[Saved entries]
....

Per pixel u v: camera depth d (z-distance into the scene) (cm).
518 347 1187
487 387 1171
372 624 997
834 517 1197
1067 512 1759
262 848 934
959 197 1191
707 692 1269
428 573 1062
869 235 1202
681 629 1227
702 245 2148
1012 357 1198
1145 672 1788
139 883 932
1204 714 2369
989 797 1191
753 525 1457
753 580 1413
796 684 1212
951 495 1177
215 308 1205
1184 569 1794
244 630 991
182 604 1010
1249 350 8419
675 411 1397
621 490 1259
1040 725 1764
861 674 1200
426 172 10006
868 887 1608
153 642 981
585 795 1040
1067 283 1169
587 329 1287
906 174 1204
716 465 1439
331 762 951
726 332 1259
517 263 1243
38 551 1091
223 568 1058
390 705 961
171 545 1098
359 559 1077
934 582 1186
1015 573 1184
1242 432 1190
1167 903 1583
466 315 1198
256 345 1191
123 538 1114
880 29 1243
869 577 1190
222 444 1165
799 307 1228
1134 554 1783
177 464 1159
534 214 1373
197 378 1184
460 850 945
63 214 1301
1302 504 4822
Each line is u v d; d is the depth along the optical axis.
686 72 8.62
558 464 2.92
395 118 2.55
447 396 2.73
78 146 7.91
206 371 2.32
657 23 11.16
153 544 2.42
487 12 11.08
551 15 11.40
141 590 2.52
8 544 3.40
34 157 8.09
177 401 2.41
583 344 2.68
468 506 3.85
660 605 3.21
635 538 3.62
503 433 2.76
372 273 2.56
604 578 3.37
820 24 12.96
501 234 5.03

....

EXERCISE =
Scan the data above; copy every line where "depth" appears.

ANSWER =
Per pixel u v: camera depth d (z-distance into the scene) (cm).
Each line is u v d; d is the depth along the optical axis.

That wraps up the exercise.